Today’s Aphorism: “Lying to others is the exception. Mostly we lie to ourselves.” Friedrich Nietzsche

We think we are only lying when we knowingly tell someone something else that isn’t true. In fact, we are often engaged in refusing to see the truth ourselves. Thus, Nietzsche says, “Lying to others is the expection.”
What is it called when we lie to ourselves?
You might start by calling it self-deception. Although I think self-delusion is common too, or just delusional. I’ve even heard “delulu.” Then there’s “rationalization.” Which is where you take actions or make arguments designed to shore up your delusions.
What is this like? At work, perhaps, we pretend that a problem is getting better when it isn’t. We pretend that we can cover up a small mistake and then we actually believe it never happened. Our child really is doing better in school; we probably won’t lose our job even though the company is cutting back …
Or how about this one? People who watch the news and think they know what life is like in another state, or another country. Invariably, their incomplete information justifies their own political stance.
We lie to ourselves when the news is bad, usually, and don’t want to admit that we are not the beautiful/brilliant/kind/generous person that we think we are. We don’t want to even begin to acknolwedge that eventually, time will run out and we will be no more.
It’s morning again in America, remember?

::::::

**Activities:**
A. List every term the aphorism post offers for lying to ourselves.
B. Reproduce word for word the part of the aphorism post starting at "What is this" and ending at "be no more.".
The listing comes from a separate source that has nothing to do with the aphorism post.

::::::

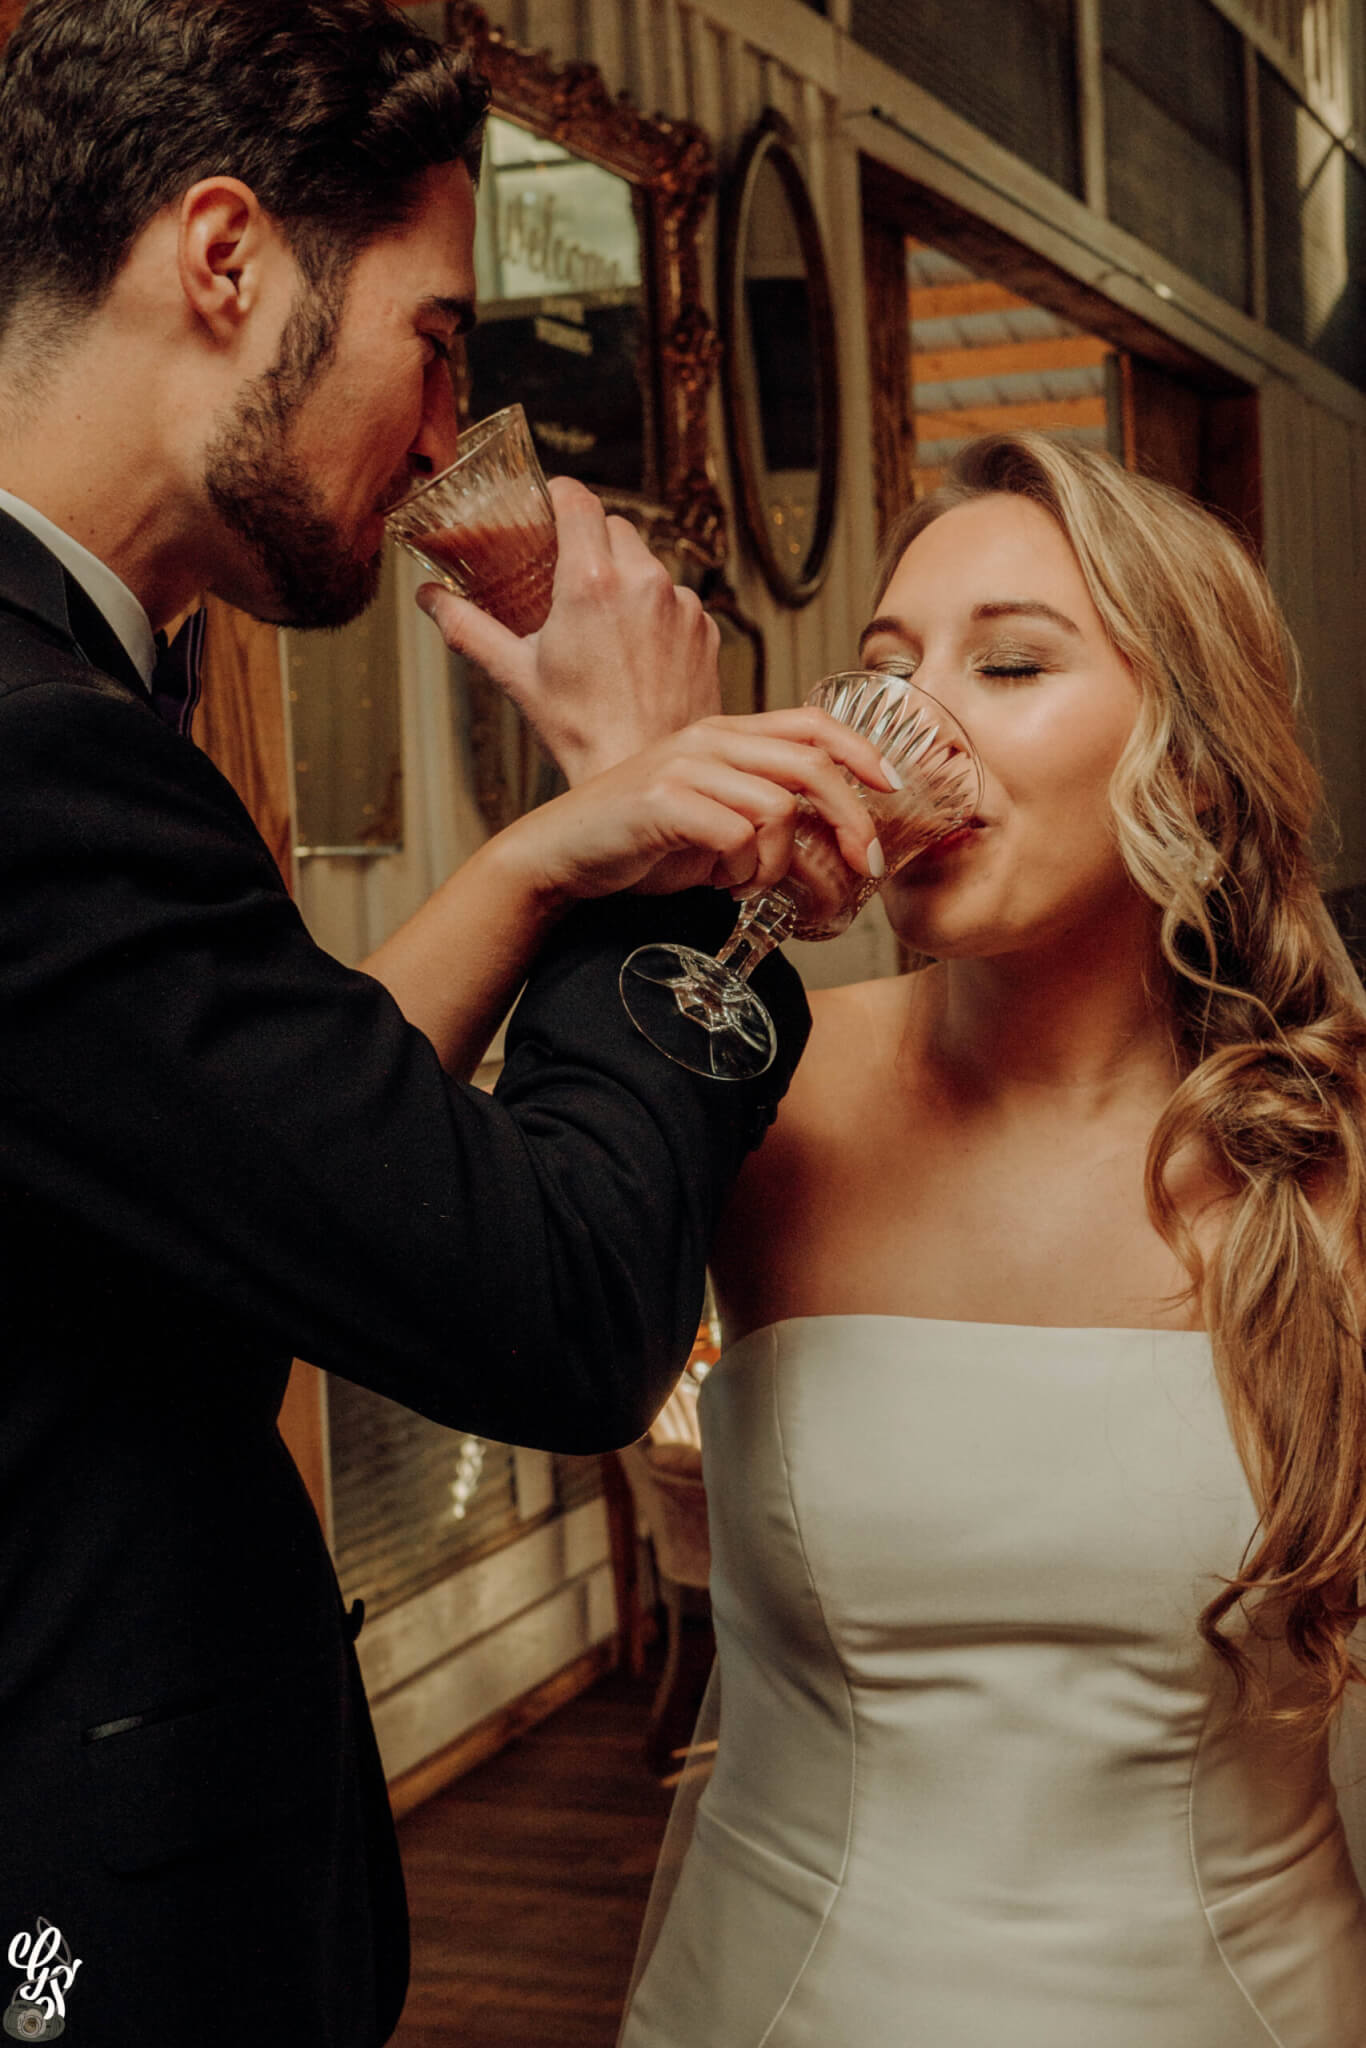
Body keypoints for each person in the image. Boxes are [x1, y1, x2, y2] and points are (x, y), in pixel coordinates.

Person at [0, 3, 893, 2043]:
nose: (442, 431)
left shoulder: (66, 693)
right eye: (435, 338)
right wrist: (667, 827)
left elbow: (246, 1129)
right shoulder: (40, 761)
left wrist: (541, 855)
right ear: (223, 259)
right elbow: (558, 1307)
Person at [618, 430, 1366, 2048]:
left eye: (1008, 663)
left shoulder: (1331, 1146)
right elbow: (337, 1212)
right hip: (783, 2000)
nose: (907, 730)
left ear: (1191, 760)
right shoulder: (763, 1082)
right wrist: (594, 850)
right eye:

::::::

**Answers to the exercises:**
A. self-deception, self-delusion, delusional, "delulu", rationalization

B.
What is this like? At work, perhaps, we pretend that a problem is getting better when it isn’t. We pretend that we can cover up a small mistake and then we actually believe it never happened. Our child really is doing better in school; we probably won’t lose our job even though the company is cutting back …
Or how about this one? People who watch the news and think they know what life is like in another state, or another country. Invariably, their incomplete information justifies their own political stance.
We lie to ourselves when the news is bad, usually, and don’t want to admit that we are not the beautiful/brilliant/kind/generous person that we think we are. We don’t want to even begin to acknolwedge that eventually, time will run out and we will be no more.